For the first time, researchers at Fred Hutchinson Cancer Research Centre have demonstrated that it is possible to successfully recruit and retain a large number of adolescent smokers from the general population into a smoking intervention study and, through personalized, proactive telephone counseling, significantly impact rates of six-month continuous quitting. These findings, by Arthur V. Peterson Jr., Ph.D., Kathleen A. Kealey and colleagues, are reported in a pair of papers in the 12 October ‘Advance Access’ online edition of the Journal of the National Cancer Institute.
‘When this study started, despite decades of research and dozens of intervention trials, there was no proven way to reach teens from the general population and recruit them into smoking cessation programs, and there was no proven way to help these teens quit,’ said Peterson, a member of the Hutchinson Centre’s Public Health Sciences Division and lead author of the paper that reported the results of the Hutchinson Study of High School Smoking, the largest randomized trial of teen smoking cessation ever conducted.

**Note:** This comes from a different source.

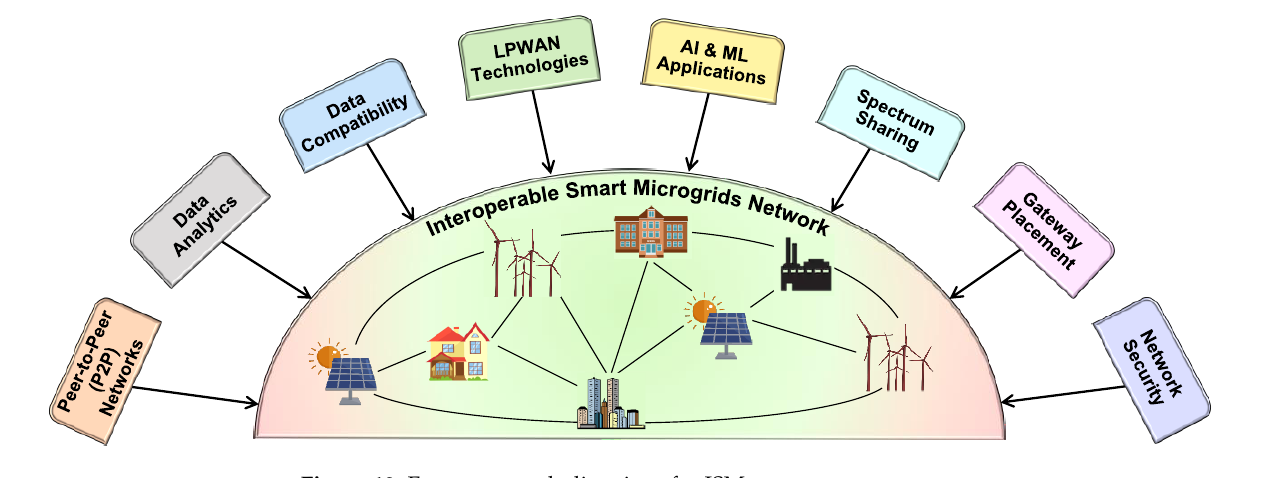
Figure 10. Future research directions for ISMs.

The trial, funded by the National Institutes of Health, involved 2,151 teenage smokers from 50 high schools in Washington. Half of the schools were randomly assigned to the experimental intervention; teens in these schools were invited to take part in confidential,personalized telephone counseling designed to help motivate them to quit. The remaining 25 schools served as a comparison group; teen smokers from these schools did not participate in the telephone intervention. The study also included 745 nonsmokers to ensure that contacting students for participation in the trial would not reveal a participant’s smoking status.

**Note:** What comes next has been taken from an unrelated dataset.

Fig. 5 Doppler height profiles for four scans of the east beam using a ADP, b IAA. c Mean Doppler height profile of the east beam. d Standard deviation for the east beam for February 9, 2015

Study recruitment was robust; in the experimental group 65.3 percent of the smokers were eligible and participated in the telephone intervention. Recruitment took place in their junior year and the counseling intervention took place during their senior year. ‘The literature says it is very difficult to recruit kids to teen smoking programs. People have tried. The field has encountered great obstacles in recruiting teens to smoking cessation programs. And so we took that as a challenge,’ Peterson said.